Thanks, that's very helpful. Basically, the temp referenced in the length call doesn't get released until after the end if. I suppose the better way to deal with this is to insert a DEREF_TEMP at the start of the main if block, each elsif block, and the final else block. The key, though is noticing when there is no else block, and creating one to make sure the temp is not leaked.

This is now fixed in svn:3131.

Matt

Thanks. I am pleased to say Edita now runs OK on r3132

Of course I immediately tried something else ("if filetext[1]=filetext[1] then", if you must know) which ran fine on r3132 but gave me problems on Phix. So, I examined your mods to parser.e, which gave me two thoughts:

(NB: this is now firmly in low-priority territory)

First, you may not need the additional code. My analysis (I use different opcodes to you, remember) was that only 8 things create dangerous refcounts (move?, subscript, slice, append, prepend, concat, repeat, and make sequence), and only 8 things "clone" due to non-1 refcounts (replace element, replace slice, append, prepend, concat, make sequence, repeat, and of course any form of call).
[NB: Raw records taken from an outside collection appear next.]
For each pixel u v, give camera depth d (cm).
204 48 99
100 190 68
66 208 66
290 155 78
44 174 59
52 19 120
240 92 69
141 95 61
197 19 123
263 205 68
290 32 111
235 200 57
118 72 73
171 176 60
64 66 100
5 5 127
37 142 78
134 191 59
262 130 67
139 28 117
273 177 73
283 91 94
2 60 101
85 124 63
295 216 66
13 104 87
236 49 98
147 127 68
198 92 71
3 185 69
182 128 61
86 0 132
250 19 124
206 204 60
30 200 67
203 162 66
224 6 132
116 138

Hence eg:

    if length(filetext[1]) then 
        flag = 1 
    end if 

Whether you can avoid the extra code in such cases is another matter.

Secondly, the beast that is the hidden temp of function return values:

object x, y 
constant MAX = 10000 
atom t0, t1, t2 
function f(object x) return x end function 
t0 = time() 
for i=1 to MAX do 
    x = repeat(1,100000) 
    if length(f(x)) then 
        x = append(x,1) 
    end if 
end for 
t1 = time() 
y = repeat(1,100000) 
for i=1 to MAX do 
    x = repeat(1,100000) 
    if length(f(y)) then 
        x = append(x,1) 
    end if 
end for 
t2 = time() 
printf(1,"with:%3.2fs, without:%3.2f\n",{t1-t0,t2-t1}) 
--if getc(0) then end if 


Much less severe than previous examples, about 6x slower (not at all bad compared to the expected 100,000 times slower!), and as said no impact on any real-world code, just thought you might like to know.